Available records -
|---|

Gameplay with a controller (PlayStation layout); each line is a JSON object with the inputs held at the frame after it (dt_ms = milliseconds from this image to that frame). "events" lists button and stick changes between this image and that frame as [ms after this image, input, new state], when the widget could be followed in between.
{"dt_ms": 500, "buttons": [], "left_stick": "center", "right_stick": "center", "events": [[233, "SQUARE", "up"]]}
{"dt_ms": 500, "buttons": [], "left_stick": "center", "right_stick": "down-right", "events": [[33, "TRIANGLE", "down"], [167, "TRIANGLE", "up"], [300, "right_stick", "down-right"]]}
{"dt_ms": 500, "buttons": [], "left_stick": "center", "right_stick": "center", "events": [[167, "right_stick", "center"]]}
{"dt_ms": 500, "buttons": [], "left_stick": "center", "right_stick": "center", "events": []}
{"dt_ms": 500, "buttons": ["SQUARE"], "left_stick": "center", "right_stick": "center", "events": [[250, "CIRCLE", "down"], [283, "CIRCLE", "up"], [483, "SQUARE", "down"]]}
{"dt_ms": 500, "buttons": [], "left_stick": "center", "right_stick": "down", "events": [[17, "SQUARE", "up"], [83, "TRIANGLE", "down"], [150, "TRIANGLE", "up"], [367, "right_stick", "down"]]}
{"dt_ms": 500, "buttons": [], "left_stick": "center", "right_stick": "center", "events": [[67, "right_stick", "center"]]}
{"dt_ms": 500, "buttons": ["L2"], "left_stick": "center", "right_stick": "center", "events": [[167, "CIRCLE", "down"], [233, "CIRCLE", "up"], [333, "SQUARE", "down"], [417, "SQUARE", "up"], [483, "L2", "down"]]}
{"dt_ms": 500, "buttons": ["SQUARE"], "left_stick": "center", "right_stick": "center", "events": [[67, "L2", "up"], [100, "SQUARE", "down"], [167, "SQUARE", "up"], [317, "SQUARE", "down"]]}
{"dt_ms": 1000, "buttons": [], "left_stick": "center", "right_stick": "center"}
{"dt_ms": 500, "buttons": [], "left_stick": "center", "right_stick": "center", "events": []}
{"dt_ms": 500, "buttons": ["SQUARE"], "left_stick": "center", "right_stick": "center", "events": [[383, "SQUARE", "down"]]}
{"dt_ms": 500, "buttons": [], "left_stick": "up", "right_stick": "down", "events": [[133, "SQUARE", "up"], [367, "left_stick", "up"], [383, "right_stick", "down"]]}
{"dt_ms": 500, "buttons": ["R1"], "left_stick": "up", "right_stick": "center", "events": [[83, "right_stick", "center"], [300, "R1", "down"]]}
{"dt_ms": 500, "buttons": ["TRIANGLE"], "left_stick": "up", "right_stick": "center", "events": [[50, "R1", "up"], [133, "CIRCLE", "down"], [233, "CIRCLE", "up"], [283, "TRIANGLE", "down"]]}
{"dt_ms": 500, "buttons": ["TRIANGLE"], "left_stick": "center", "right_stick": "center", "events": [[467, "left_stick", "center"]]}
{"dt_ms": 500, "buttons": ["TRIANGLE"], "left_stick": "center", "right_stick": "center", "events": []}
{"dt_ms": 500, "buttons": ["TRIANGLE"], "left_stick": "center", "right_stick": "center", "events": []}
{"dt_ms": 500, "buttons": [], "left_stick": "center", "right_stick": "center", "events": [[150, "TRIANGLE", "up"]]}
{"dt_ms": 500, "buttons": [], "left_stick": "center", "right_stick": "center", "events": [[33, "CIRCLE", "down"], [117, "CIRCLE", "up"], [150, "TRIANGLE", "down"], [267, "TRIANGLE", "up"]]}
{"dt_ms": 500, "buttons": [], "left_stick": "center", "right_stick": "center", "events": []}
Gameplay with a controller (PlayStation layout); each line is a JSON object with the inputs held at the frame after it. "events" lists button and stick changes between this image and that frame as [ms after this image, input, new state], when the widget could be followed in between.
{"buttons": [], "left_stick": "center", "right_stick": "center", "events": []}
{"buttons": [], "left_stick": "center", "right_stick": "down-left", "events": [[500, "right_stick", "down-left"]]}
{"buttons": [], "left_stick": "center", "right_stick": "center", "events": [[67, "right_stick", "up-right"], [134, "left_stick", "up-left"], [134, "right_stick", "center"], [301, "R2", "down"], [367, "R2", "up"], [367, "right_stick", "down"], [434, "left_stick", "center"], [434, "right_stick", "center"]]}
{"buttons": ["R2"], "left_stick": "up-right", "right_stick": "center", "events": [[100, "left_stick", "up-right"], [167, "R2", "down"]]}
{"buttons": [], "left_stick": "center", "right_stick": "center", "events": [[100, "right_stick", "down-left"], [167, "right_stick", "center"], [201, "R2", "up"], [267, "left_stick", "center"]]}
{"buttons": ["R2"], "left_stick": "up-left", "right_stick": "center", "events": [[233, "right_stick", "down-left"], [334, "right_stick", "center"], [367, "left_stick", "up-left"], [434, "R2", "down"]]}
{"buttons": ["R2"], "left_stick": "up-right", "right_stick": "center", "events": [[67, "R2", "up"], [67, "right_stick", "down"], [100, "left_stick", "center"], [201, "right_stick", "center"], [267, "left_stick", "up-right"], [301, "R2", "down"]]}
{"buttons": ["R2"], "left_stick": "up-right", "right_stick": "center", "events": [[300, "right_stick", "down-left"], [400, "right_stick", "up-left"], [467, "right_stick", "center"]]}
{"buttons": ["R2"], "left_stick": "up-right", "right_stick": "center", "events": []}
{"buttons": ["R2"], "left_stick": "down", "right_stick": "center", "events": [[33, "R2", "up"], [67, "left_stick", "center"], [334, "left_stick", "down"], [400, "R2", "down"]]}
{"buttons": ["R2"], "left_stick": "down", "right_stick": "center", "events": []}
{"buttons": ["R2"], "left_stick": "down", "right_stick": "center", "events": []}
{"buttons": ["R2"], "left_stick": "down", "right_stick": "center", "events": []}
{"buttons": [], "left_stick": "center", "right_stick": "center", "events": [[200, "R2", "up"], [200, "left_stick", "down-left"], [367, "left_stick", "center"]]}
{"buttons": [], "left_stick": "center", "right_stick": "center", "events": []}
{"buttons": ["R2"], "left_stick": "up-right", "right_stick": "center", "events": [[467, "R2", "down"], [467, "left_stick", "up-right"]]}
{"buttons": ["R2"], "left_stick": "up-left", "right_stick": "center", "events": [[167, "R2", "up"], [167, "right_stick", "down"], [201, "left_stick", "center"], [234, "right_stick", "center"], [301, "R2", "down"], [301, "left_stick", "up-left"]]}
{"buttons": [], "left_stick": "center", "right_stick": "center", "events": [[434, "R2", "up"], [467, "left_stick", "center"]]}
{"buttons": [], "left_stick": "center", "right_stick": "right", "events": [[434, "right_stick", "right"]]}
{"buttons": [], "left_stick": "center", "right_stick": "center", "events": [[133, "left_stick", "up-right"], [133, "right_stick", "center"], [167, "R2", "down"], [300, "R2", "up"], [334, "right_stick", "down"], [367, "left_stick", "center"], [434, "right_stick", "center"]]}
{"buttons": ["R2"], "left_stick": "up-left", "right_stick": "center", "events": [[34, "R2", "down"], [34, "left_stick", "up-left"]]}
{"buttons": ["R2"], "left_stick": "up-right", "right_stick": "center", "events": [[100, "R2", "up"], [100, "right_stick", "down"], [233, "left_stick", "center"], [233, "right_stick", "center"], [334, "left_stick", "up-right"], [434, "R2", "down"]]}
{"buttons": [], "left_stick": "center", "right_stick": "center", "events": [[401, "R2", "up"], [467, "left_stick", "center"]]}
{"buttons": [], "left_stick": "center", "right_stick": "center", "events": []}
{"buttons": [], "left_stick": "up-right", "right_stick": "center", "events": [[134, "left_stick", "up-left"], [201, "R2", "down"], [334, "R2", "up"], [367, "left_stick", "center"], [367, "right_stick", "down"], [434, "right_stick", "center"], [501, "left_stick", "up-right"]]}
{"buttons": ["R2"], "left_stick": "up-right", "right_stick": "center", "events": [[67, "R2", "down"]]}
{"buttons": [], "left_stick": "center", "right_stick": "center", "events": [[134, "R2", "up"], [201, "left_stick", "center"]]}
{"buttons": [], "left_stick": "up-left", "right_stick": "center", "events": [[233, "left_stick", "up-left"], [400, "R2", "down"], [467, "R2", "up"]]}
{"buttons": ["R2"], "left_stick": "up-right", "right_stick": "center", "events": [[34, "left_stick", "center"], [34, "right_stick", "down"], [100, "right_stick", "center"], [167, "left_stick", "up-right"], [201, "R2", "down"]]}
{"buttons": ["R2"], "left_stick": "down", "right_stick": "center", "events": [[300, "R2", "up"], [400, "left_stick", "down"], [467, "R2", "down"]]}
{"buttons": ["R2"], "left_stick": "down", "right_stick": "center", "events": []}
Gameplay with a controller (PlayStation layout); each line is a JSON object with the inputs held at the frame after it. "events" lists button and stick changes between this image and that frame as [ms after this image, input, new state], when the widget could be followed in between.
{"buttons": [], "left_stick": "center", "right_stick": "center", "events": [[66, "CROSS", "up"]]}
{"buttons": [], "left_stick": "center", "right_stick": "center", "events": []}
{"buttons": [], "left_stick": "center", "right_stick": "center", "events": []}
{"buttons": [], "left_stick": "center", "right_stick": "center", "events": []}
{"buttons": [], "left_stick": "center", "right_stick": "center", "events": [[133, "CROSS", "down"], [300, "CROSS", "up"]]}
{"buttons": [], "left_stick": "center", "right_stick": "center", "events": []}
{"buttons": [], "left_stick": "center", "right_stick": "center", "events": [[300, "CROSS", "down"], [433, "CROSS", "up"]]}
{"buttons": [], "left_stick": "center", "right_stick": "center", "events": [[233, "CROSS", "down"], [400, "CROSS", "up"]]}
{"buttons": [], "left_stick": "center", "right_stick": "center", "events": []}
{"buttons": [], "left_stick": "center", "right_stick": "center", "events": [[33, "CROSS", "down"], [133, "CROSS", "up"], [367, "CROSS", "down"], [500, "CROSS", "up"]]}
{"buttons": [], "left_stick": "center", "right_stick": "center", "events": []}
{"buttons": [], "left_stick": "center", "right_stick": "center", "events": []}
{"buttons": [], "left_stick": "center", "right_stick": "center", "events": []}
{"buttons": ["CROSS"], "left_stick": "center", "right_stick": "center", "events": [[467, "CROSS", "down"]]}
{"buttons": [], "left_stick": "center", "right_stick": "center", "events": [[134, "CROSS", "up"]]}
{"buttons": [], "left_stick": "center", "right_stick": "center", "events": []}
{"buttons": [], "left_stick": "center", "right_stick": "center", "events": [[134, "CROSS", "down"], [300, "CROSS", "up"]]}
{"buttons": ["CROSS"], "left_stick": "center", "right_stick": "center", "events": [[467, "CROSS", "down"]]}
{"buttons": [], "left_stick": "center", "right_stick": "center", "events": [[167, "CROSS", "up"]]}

|---|

Check each line of the listing above. Copy it if it holds the string "CIRCLE".

Response to this task -
{"dt_ms": 500, "buttons": ["SQUARE"], "left_stick": "center", "right_stick": "center", "events": [[250, "CIRCLE", "down"], [283, "CIRCLE", "up"], [483, "SQUARE", "down"]]}
{"dt_ms": 500, "buttons": ["L2"], "left_stick": "center", "right_stick": "center", "events": [[167, "CIRCLE", "down"], [233, "CIRCLE", "up"], [333, "SQUARE", "down"], [417, "SQUARE", "up"], [483, "L2", "down"]]}
{"dt_ms": 500, "buttons": ["TRIANGLE"], "left_stick": "up", "right_stick": "center", "events": [[50, "R1", "up"], [133, "CIRCLE", "down"], [233, "CIRCLE", "up"], [283, "TRIANGLE", "down"]]}
{"dt_ms": 500, "buttons": [], "left_stick": "center", "right_stick": "center", "events": [[33, "CIRCLE", "down"], [117, "CIRCLE", "up"], [150, "TRIANGLE", "down"], [267, "TRIANGLE", "up"]]}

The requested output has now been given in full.